Stephen Zuckerman, PhD, is a vice president and senior fellow in the Health Policy Center at the Urban Institute. He has studied health economics and health policy for 35 years and is a national expert on Medicare and Medicaid physician payment, including how payments affect enrollees’ access to care and the volume of services they receive. He is currently focused on exploring the effects of the COVID-19 pandemic on family health and well-being using data from two internet-based surveys of nonelderly adults designed by the Urban Institute. In addition, Zuckerman has published several recent studies on the access and affordability implications of long Covid, hospital finances and Medicare Advantage. His work on Medicare Advantage has focused on enrollment trends, health plan bidding incentives, post-acute care, and racial and ethnic disparities in access to and use of health care.
Zuckerman has published extensively on a range of topics, including the determinants of geographic differences in Medicare spending, Medicaid managed care, state coverage expansions for adults, changes in Medicare benefit design that could protect the most vulnerable beneficiaries, hospital rate setting, the development of patient-centered medical homes, the State Innovation Model in Michigan trying to improve the connection between primary care and community-based social services.

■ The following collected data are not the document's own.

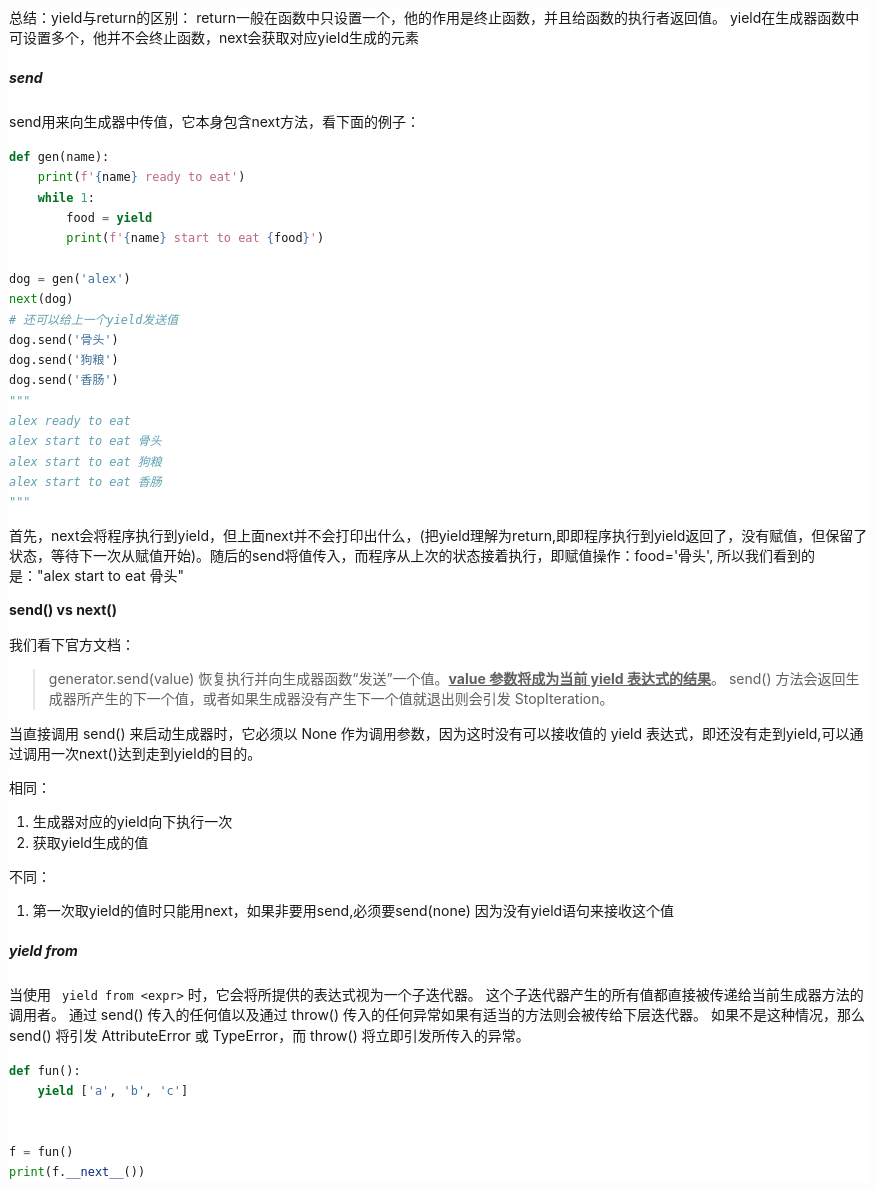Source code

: 总结：yield与return的区别：
        return一般在函数中只设置一个，他的作用是终止函数，并且给函数的执行者返回值。
        yield在生成器函数中可设置多个，他并不会终止函数，next会获取对应yield生成的元素

##### send
send用来向生成器中传值，它本身包含next方法，看下面的例子：

```python
def gen(name):
    print(f'{name} ready to eat')
    while 1:
        food = yield
        print(f'{name} start to eat {food}')

dog = gen('alex')
next(dog)
# 还可以给上一个yield发送值
dog.send('骨头')
dog.send('狗粮')
dog.send('香肠')
"""
alex ready to eat
alex start to eat 骨头
alex start to eat 狗粮
alex start to eat 香肠
"""
```

首先，next会将程序执行到yield，但上面next并不会打印出什么，(把yield理解为return,即即程序执行到yield返回了，没有赋值，但保留了状态，等待下一次从赋值开始)。随后的send将值传入，而程序从上次的状态接着执行，即赋值操作：food='骨头', 所以我们看到的是："alex start to eat 骨头"

**send() vs next()**

我们看下官方文档：
> generator.send(value)
恢复执行并向生成器函数“发送”一个值。<u>**value 参数将成为当前 yield 表达式的结果**</u>。 send() 方法会返回生成器所产生的下一个值，或者如果生成器没有产生下一个值就退出则会引发 StopIteration。 

当直接调用 send() 来启动生成器时，它必须以 None 作为调用参数，因为这时没有可以接收值的 yield 表达式，即还没有走到yield,可以通过调用一次next()达到走到yield的目的。

相同：
1.  生成器对应的yield向下执行一次
2. 获取yield生成的值

不同：
1.  第一次取yield的值时只能用next，如果非要用send,必须要send(none) 因为没有yield语句来接收这个值

##### yield from

当使用 ` yield from <expr>` 时，它会将所提供的表达式视为一个子迭代器。 这个子迭代器产生的所有值都直接被传递给当前生成器方法的调用者。 通过 send() 传入的任何值以及通过 throw() 传入的任何异常如果有适当的方法则会被传给下层迭代器。 如果不是这种情况，那么 send() 将引发 AttributeError 或 TypeError，而 throw() 将立即引发所传入的异常。

```python
def fun():
    yield ['a', 'b', 'c']


f = fun()
print(f.__next__())
```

Other issues he has worked on include Medicaid financing arrangements used by states, crowd-out of private coverage by SCHIP, the health care safety net, and survey approaches for measuring insurance coverage. Zuckerman also co-directed the development of the Geographic Practice Cost Indices used in the Medicare physician fee schedule.
Before joining the Urban Institute, Zuckerman worked at the American Medical Association’s Center for Health Policy Research. He received his BA from Lehman College, City University of New York, and his PhD in economics from Columbia University.